> TASK DESCRIPTION
In your reply, write out the records exactly, each line intact.

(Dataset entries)

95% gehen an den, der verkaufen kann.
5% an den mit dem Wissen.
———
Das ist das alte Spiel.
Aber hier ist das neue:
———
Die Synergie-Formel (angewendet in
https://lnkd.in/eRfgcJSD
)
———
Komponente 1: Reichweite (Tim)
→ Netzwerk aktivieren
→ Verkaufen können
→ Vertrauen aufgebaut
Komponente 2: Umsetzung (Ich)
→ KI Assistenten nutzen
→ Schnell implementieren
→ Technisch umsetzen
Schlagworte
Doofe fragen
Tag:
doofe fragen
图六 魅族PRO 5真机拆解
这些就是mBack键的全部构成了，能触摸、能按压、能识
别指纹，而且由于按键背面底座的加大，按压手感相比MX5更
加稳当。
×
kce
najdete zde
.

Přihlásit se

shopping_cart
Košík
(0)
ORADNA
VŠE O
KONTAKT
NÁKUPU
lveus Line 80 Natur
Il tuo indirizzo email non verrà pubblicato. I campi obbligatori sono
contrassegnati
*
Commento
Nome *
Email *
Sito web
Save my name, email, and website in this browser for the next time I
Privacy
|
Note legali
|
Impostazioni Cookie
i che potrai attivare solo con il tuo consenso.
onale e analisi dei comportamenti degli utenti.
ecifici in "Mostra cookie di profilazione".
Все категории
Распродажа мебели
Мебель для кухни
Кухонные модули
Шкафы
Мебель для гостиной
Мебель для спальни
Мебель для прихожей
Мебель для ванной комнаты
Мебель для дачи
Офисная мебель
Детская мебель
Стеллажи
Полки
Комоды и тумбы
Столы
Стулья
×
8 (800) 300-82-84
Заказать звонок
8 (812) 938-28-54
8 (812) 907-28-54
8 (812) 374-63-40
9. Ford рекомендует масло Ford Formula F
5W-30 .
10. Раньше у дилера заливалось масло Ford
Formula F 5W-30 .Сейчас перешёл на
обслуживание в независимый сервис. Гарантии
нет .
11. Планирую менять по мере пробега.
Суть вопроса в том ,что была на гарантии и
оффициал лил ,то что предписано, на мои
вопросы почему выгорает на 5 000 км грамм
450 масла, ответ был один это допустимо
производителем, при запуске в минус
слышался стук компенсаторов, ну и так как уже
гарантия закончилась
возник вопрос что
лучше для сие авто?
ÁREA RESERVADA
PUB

> WRITTEN REPLY
95% gehen an den, der verkaufen kann.
5% an den mit dem Wissen.
———
Das ist das alte Spiel.
Aber hier ist das neue:
———
Die Synergie-Formel (angewendet in
https://lnkd.in/eRfgcJSD
)
———
Komponente 1: Reichweite (Tim)
→ Netzwerk aktivieren
→ Verkaufen können
→ Vertrauen aufgebaut
Komponente 2: Umsetzung (Ich)
→ KI Assistenten nutzen
→ Schnell implementieren
→ Technisch umsetzen
Schlagworte
Doofe fragen
Tag:
doofe fragen
图六 魅族PRO 5真机拆解
这些就是mBack键的全部构成了，能触摸、能按压、能识
别指纹，而且由于按键背面底座的加大，按压手感相比MX5更
加稳当。
×
kce
najdete zde
.

Přihlásit se

shopping_cart
Košík
(0)
ORADNA
VŠE O
KONTAKT
NÁKUPU
lveus Line 80 Natur
Il tuo indirizzo email non verrà pubblicato. I campi obbligatori sono
contrassegnati
*
Commento
Nome *
Email *
Sito web
Save my name, email, and website in this browser for the next time I
Privacy
|
Note legali
|
Impostazioni Cookie
i che potrai attivare solo con il tuo consenso.
onale e analisi dei comportamenti degli utenti.
ecifici in "Mostra cookie di profilazione".
Все категории
Распродажа мебели
Мебель для кухни
Кухонные модули
Шкафы
Мебель для гостиной
Мебель для спальни
Мебель для прихожей
Мебель для ванной комнаты
Мебель для дачи
Офисная мебель
Детская мебель
Стеллажи
Полки
Комоды и тумбы
Столы
Стулья
×
8 (800) 300-82-84
Заказать звонок
8 (812) 938-28-54
8 (812) 907-28-54
8 (812) 374-63-40
9. Ford рекомендует масло Ford Formula F
5W-30 .
10. Раньше у дилера заливалось масло Ford
Formula F 5W-30 .Сейчас перешёл на
обслуживание в независимый сервис. Гарантии
нет .
11. Планирую менять по мере пробега.
Суть вопроса в том ,что была на гарантии и
оффициал лил ,то что предписано, на мои
вопросы почему выгорает на 5 000 км грамм
450 масла, ответ был один это допустимо
производителем, при запуске в минус
слышался стук компенсаторов, ну и так как уже
гарантия закончилась
возник вопрос что
лучше для сие авто?
ÁREA RESERVADA
PUB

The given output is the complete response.